Purpose of the Study:

  • To develop a novel LiSmZrO3 perovskite-tagged nanobody (Nb)-type sandwich immunosensor for CapG detection.
  • To evaluate the immunosensor's sensitivity, selectivity, and stability for CapG detection.
  • To explore the potential of this immunosensor as a cancer screening tool.

Main Methods:

  • Fabrication of a sandwich immunosensor using anti-CapG nanobodies (single antigen-binding domain camelid heavy chain-only antibodies).
  • Immobilization of a capture nanobody (Nb1) on a gold screen-printed electrode via streptavidin-thiol linkage.
  • Utilizing a signaling nanobody (Nb2) tagged with LiSmZrO3 perovskite as an electrochemical redox tracer.

Main Results:

  • The immunosensor demonstrated a linear calibration range of 0-1200 pg/mL for CapG detection in buffer.

(Collected data entries)

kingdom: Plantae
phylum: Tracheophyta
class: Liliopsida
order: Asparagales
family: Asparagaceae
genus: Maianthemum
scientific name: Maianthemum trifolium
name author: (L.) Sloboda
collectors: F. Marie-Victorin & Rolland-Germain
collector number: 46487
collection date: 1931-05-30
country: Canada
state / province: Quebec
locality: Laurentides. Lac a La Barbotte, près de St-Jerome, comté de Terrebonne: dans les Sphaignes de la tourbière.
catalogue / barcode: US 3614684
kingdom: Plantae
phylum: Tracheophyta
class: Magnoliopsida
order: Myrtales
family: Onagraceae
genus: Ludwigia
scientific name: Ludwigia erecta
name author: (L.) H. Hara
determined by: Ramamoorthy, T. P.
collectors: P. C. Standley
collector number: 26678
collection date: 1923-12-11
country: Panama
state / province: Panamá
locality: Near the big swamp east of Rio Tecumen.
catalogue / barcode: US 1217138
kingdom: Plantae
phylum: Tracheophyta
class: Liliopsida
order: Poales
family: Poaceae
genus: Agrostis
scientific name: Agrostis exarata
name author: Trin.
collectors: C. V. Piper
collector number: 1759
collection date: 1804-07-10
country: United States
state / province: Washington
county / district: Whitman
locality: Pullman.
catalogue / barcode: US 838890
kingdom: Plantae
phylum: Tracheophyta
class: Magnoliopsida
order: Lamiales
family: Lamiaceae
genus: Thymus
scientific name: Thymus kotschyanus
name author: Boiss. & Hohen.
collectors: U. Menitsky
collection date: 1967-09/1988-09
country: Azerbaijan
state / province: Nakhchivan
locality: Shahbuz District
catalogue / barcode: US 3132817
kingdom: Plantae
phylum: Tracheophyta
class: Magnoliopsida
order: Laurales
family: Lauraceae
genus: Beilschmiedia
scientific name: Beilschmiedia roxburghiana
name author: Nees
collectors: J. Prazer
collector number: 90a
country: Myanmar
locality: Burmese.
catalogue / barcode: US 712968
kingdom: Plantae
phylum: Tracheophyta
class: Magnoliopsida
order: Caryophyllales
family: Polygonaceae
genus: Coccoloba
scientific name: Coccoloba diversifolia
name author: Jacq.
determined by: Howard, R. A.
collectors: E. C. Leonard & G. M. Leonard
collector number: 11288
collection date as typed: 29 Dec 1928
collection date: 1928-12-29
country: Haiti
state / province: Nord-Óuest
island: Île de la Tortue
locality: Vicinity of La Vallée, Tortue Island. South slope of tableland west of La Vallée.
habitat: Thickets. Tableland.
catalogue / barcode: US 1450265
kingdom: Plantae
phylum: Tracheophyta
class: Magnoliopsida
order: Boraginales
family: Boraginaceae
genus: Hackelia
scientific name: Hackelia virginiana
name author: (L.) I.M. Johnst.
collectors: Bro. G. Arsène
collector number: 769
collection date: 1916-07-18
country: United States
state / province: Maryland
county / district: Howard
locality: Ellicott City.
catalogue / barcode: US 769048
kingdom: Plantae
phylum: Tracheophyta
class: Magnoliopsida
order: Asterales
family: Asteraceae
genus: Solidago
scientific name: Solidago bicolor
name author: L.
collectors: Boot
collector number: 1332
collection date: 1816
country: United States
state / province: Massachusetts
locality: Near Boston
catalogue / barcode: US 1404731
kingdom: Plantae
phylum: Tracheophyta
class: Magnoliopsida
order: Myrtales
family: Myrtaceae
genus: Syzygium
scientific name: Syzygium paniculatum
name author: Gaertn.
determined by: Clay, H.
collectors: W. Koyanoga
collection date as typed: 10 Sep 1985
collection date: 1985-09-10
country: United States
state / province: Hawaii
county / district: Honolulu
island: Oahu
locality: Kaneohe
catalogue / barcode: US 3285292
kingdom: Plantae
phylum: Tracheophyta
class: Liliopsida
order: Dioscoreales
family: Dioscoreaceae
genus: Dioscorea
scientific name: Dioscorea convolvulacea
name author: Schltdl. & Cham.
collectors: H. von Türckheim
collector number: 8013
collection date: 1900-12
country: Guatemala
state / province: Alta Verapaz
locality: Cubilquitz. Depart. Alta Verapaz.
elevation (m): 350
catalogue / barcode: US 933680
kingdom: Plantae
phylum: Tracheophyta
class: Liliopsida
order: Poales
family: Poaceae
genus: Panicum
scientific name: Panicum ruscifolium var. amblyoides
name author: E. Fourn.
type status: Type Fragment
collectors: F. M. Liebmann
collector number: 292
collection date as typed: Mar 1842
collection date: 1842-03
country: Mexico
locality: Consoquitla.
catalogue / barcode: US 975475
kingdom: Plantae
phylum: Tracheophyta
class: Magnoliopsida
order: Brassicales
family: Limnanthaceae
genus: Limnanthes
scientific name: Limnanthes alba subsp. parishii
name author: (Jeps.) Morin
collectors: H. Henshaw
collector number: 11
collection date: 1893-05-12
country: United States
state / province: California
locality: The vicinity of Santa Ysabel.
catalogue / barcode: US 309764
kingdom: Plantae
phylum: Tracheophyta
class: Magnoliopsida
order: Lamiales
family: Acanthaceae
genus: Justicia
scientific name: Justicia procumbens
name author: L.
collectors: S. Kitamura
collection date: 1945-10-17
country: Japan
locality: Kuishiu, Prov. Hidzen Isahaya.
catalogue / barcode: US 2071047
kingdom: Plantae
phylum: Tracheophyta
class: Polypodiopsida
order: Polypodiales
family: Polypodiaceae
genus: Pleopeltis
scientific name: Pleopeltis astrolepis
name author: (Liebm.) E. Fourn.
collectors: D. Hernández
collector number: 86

» Task instructions:
(A) In the immunosensor summary, what is the signaling nanobody (Nb2) tagged with?
(B) Continue the immunosensor summary after its last bullet point.

» Results for each task:
(A) LiSmZrO3 perovskite

(B)
  • A limit of detection (LOD) of 326.4 pg/mL was achieved in Dulbecco phosphate-buffered saline.
  • In human serum, a LOD of 1400 pg/mL was obtained, indicating applicability in real samples.

Conclusions:

  • The developed CapG nanobody-type immunosensor offers sensitive and selective detection of CapG.
  • The immunosensor exhibits high stability, making it suitable for practical applications.
  • This novel immunosensor holds potential as an effective tool for cancer screening by detecting elevated CapG levels.